From: Eugene Leitl (eugene.leitl@lrz.uni-muenchen.de)
Date: Mon Feb 07 2000 - 19:55:39 MST
Eliezer S. Yudkowsky writes:
> Forget the problem of repairing the brain. Think of it in uploading
> terms. The theoretical question is: "If you know where every single
Both contexts do not differ too much. (Provided, you are essentially
unrestricted in your ability to do repairs at molecular scale, and in
your ability to kickstart a reconstructed organism. If you are, then
uploading wins house high. There are no such obvious restrictions on
complexity of bit twiddling. Digital filters can be made to do
anything doable, and numerical crunch is truly cheap if you have
computronium computronium, especially if processing time is of little
significance).

**PROVIDED DATA:**
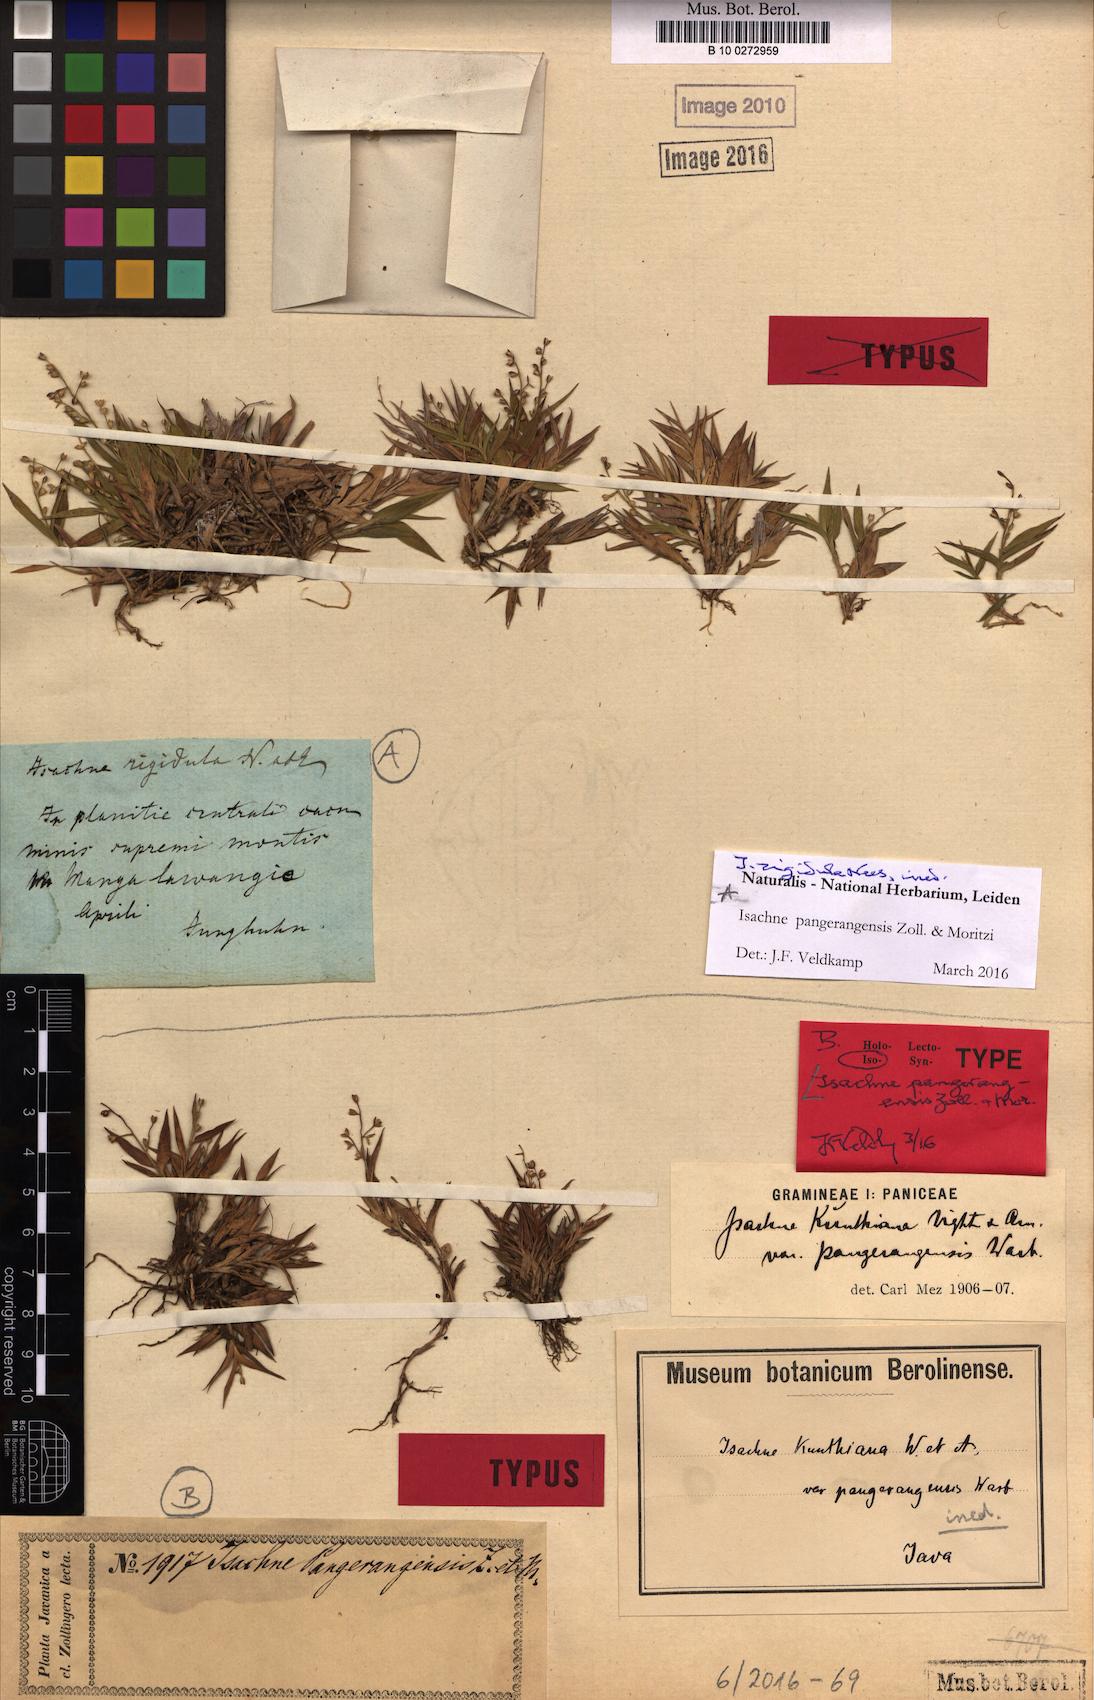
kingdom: Plantae
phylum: Tracheophyta
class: Liliopsida
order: Poales
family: Poaceae
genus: Isachne
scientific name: Isachne pangerangensis
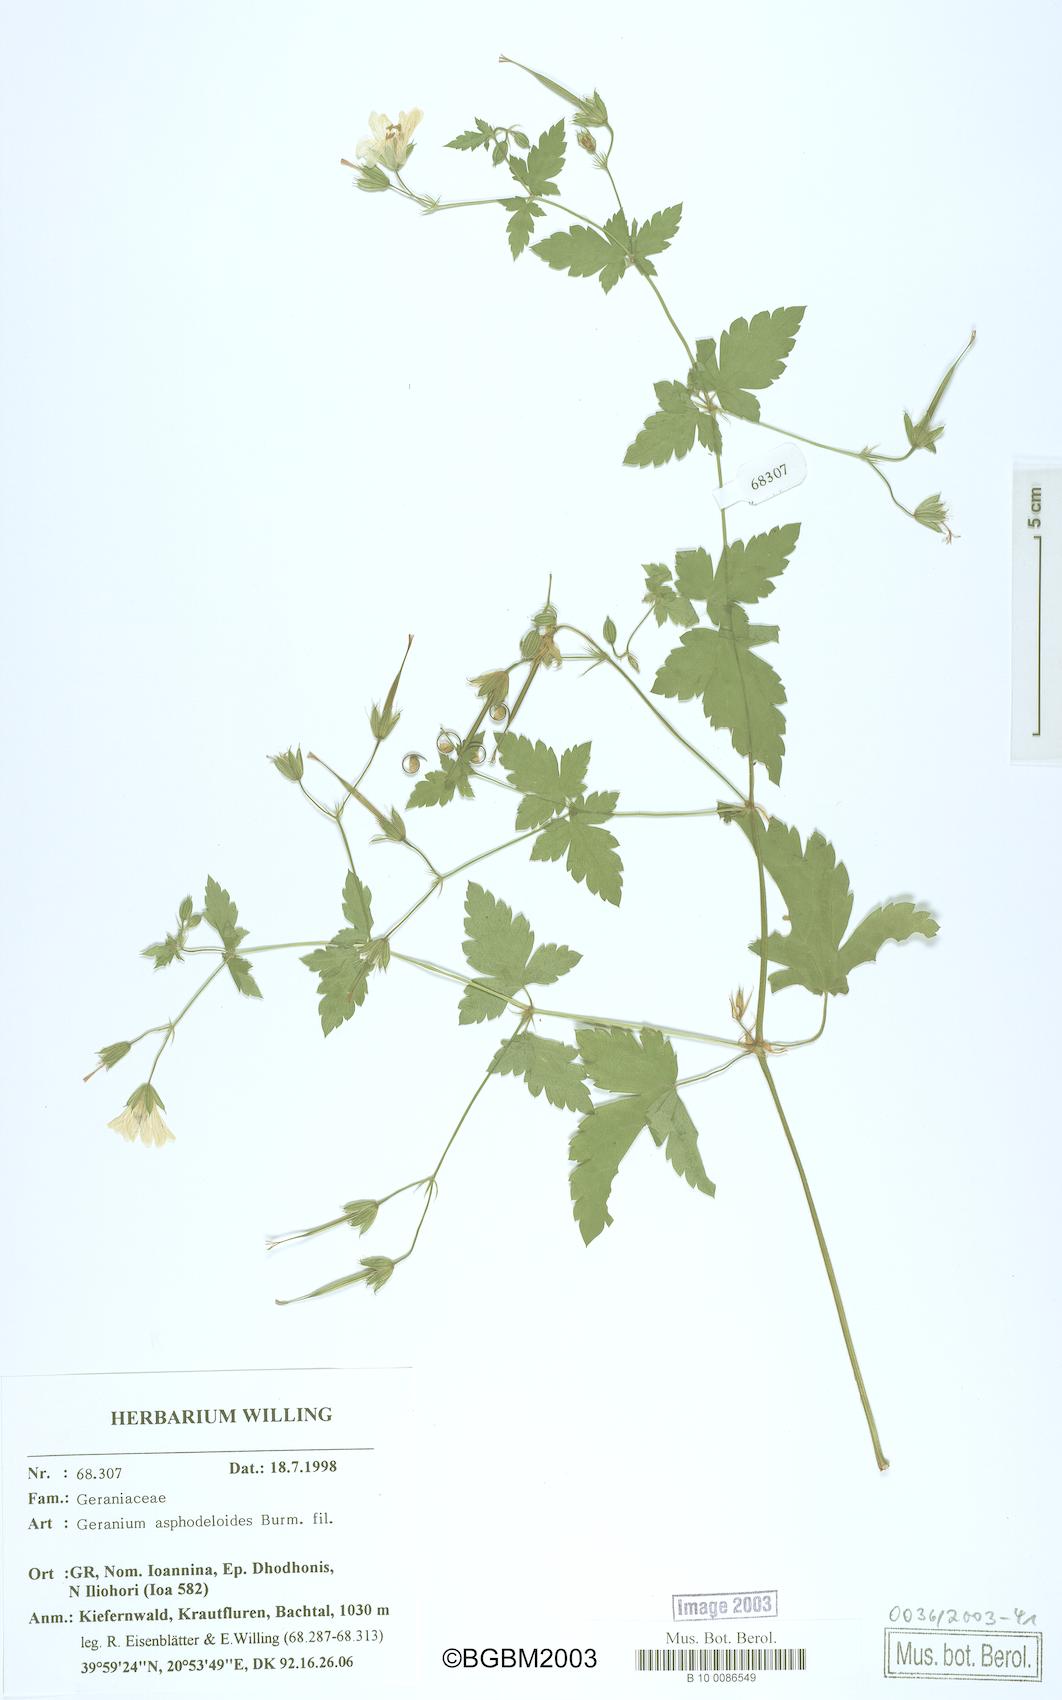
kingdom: Plantae
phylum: Tracheophyta
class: Magnoliopsida
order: Geraniales
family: Geraniaceae
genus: Geranium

**TASK DETAILS:** Write out the part of the email about brain repair and uploading between "Date: Mon Feb" and "significance).", inclusive.

**TASK SOLUTION:**
Date: Mon Feb 07 2000 - 19:55:39 MST
Eliezer S. Yudkowsky writes:
> Forget the problem of repairing the brain. Think of it in uploading
> terms. The theoretical question is: "If you know where every single
Both contexts do not differ too much. (Provided, you are essentially
unrestricted in your ability to do repairs at molecular scale, and in
your ability to kickstart a reconstructed organism. If you are, then
uploading wins house high. There are no such obvious restrictions on
complexity of bit twiddling. Digital filters can be made to do
anything doable, and numerical crunch is truly cheap if you have
computronium computronium, especially if processing time is of little
significance).